Which Insurance Jobs Disappear First? VCs Just Named Them.

Welcome to DX Brief - Retail, where every week, we interview practitioners and distill industry podcasts and conferences into what you need to know.

In today's issue:

  1. Why 95% of GenAI Pilots Die in the Sandbox – And How to Join the Other 5%

  2. Which Insurance Jobs Will Disappear First And How to Prepare

  3. How Insurers Are Rewiring Operations Beyond Cost Reduction


1. Why 95% of GenAI Pilots Die in the Sandbox – And How to Join the Other 5%

Talk by Frederik Bisbjerg: Why generative AI fails in insurance – and how smart leaders turn pilots into real results (Oct. 25, 2025)

Frederik Bisbjerg works across the UAE and GCC insurance markets as a global transformation advisor, and he's watching the same pattern repeat: every insurer talks about AI, most run pilots, but only 5% actually deploy GenAI into production.

The revolution is happening in media – AI creating videos, images, social content – but not inside insurance companies where 30% productivity gains remain theoretical rather than realized.

Why?

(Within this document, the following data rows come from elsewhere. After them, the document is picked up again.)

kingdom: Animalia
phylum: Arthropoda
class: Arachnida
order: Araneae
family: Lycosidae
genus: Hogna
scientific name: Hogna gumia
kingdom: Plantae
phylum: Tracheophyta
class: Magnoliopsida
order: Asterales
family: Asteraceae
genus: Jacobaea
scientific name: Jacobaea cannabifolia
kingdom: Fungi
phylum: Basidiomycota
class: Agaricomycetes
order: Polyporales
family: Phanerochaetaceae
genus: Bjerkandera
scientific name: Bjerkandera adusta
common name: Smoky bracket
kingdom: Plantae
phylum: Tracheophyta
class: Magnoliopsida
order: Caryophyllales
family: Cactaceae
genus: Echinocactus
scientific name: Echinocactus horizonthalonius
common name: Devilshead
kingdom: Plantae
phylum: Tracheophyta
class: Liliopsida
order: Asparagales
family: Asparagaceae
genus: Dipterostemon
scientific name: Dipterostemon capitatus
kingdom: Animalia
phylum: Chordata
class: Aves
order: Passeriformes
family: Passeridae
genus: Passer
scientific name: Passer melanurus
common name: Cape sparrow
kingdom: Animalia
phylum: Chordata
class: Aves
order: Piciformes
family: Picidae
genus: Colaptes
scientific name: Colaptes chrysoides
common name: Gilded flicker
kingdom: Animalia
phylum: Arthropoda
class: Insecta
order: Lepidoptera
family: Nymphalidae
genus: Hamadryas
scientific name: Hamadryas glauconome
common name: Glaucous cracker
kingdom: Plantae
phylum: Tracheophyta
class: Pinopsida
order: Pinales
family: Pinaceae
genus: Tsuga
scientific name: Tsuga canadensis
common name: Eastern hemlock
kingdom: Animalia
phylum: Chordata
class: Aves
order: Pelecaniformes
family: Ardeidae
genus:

Because insurers don't understand the fundamental difference between deterministic AI (which has clear rules and predictable outputs) and probabilistic GenAI (which produces different results each time).

This matters: compliance requires determinism, GenAI offers probabilism. Insurers need a framework for identifying use cases where probabilistic outputs are acceptable, tools that work without IT integration, and leadership that treats "genius on demand" as infrastructure rather than experiment.

The framework many insurers miss:

Deterministic vs. probabilistic AI – one works for compliance, one doesn't. Traditional AI is deterministic: same input produces same output every time. You train a fraud detection model, it consistently flags the same risk patterns. Regulators and reinsurers understand this.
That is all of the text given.